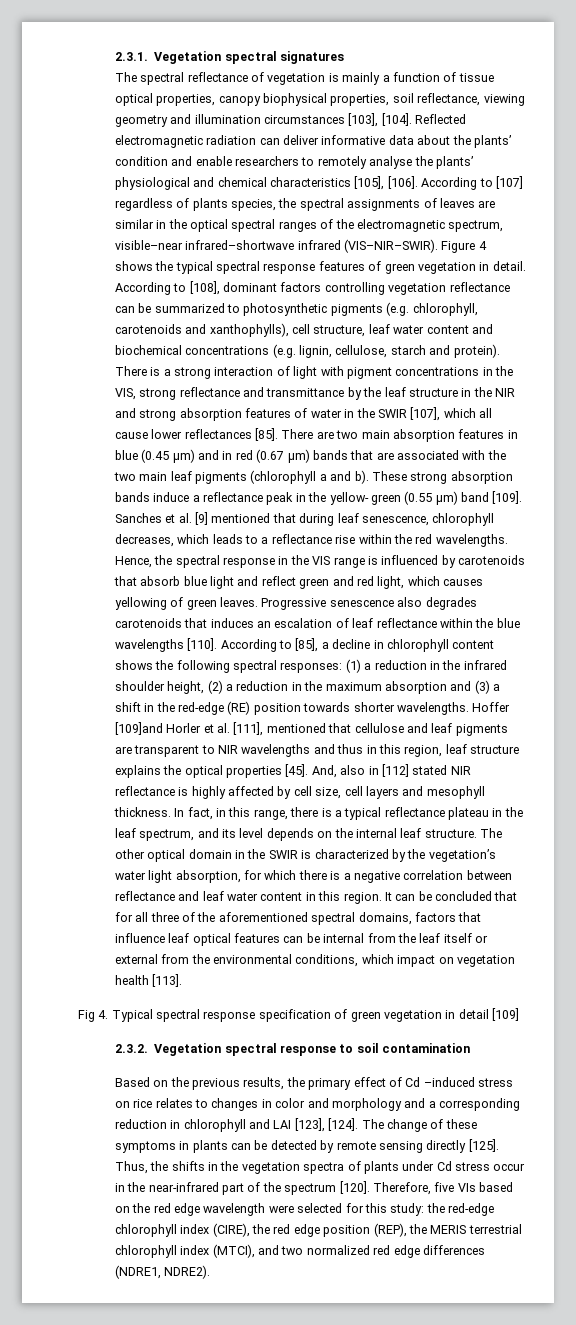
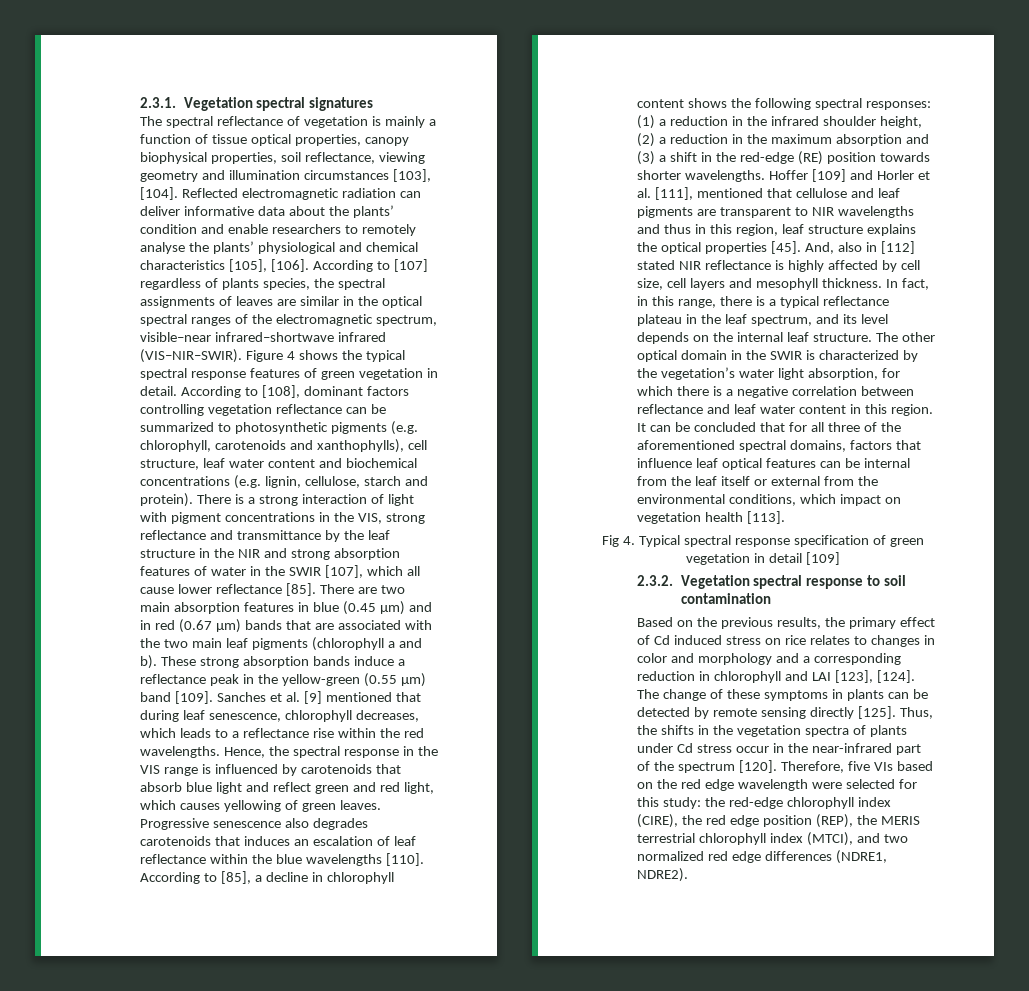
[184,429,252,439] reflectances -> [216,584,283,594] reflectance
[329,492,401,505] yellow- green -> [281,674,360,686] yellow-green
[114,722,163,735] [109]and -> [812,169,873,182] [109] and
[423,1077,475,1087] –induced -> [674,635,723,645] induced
......
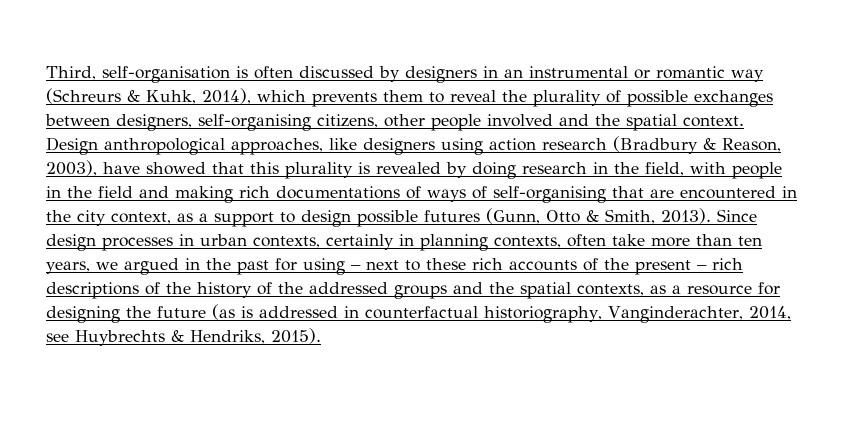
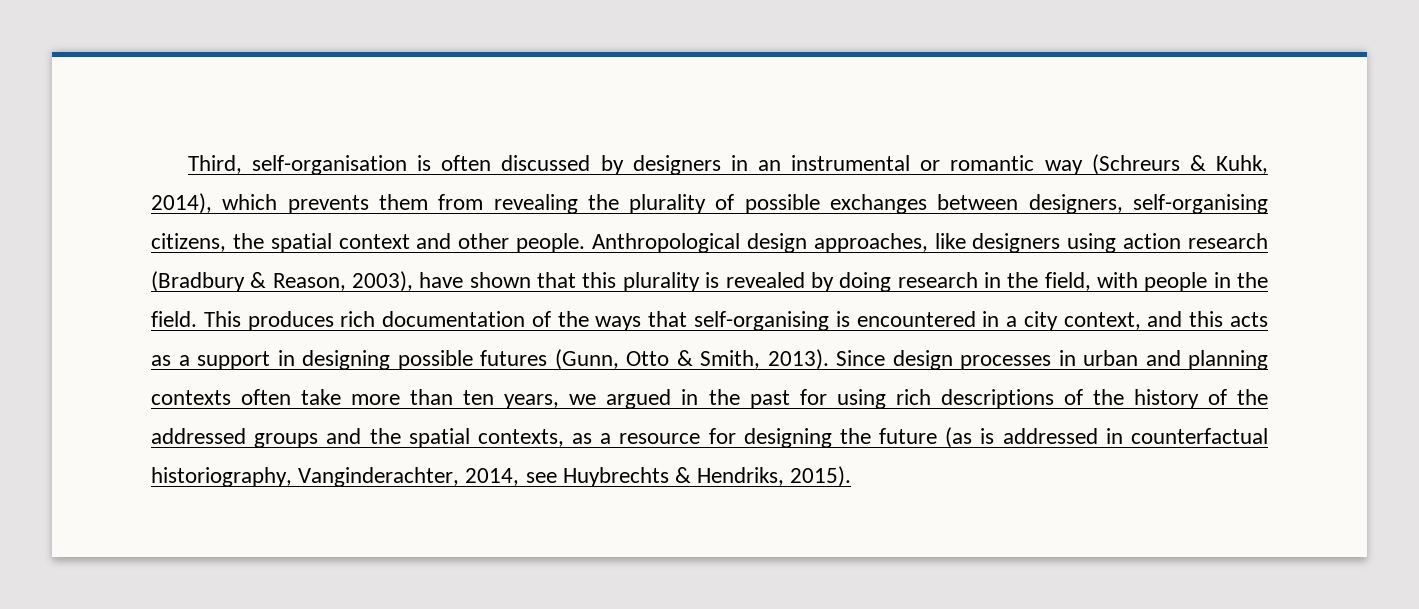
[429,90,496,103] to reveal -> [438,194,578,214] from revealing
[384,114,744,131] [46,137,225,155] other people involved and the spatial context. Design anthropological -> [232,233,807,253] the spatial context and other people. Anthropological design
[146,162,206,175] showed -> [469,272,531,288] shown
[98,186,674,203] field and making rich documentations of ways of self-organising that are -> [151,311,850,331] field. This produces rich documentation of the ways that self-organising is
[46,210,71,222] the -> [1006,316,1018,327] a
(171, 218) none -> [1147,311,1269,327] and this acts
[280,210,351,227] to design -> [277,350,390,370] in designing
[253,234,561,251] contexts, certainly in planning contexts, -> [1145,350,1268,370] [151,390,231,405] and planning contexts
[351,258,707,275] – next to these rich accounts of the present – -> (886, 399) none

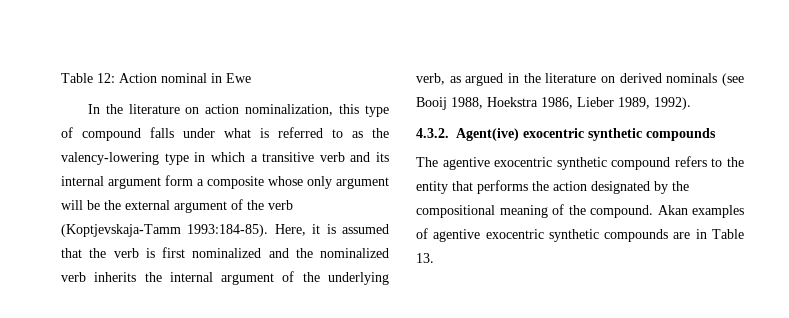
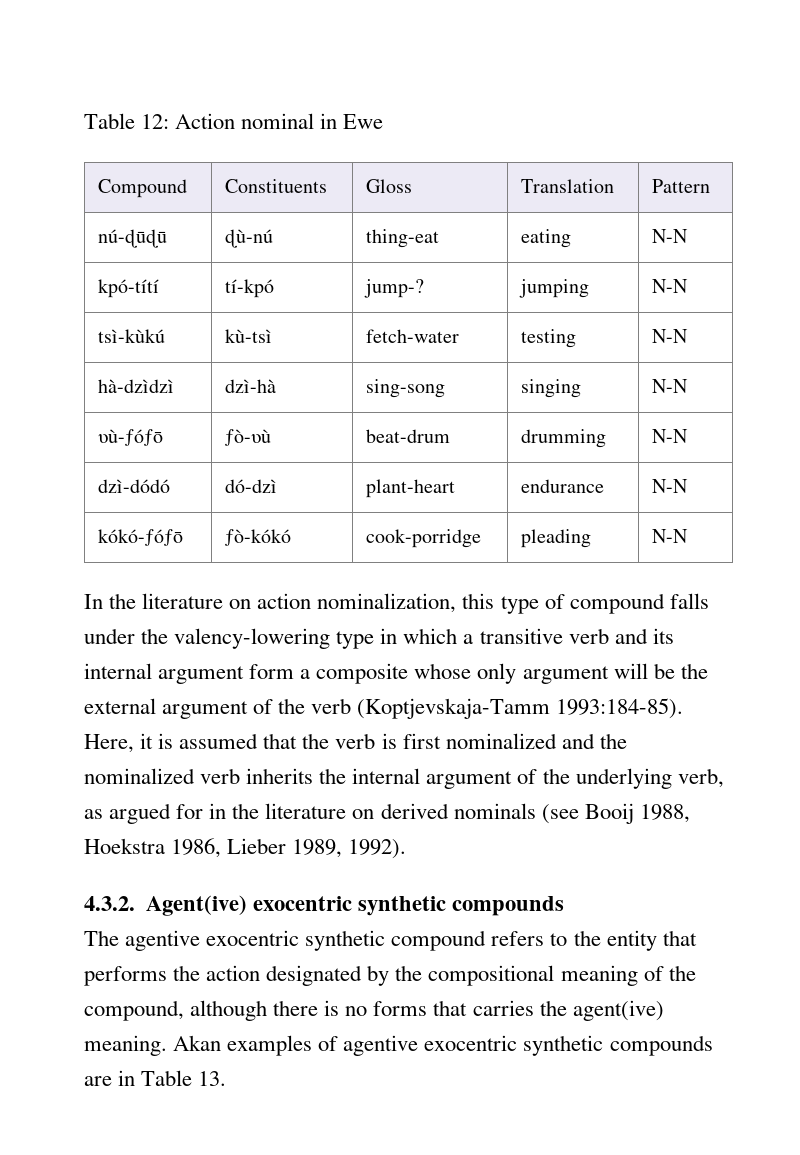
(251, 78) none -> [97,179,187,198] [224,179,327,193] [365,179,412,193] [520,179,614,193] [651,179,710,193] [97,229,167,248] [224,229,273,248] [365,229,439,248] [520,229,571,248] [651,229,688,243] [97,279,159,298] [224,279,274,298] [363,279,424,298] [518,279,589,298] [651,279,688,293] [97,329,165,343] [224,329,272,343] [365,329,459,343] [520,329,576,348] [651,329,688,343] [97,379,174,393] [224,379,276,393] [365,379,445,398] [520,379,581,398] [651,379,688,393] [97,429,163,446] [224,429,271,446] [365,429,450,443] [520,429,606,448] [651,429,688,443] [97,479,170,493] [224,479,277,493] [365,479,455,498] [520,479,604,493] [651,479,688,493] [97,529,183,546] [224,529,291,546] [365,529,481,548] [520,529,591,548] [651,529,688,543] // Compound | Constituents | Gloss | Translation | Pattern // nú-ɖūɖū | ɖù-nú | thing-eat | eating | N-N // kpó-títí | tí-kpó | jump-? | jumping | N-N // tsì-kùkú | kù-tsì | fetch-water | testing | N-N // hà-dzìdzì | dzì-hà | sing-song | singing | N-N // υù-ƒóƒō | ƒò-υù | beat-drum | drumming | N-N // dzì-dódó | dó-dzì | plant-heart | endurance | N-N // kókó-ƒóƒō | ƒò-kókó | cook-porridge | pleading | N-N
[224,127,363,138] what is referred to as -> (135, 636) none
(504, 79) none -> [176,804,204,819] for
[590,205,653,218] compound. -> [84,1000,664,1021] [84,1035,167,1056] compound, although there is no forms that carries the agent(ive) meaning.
......
**Required work**
Using the entries above, give back exactly the line containing "[384,114,744,131] [46,137,225,155] other", the line containing "[146,162,206,175] showed ->", and every line between them, and nothing else.

**Result below**
[384,114,744,131] [46,137,225,155] other people involved and the spatial context. Design anthropological -> [232,233,807,253] the spatial context and other people. Anthropological design
[146,162,206,175] showed -> [469,272,531,288] shown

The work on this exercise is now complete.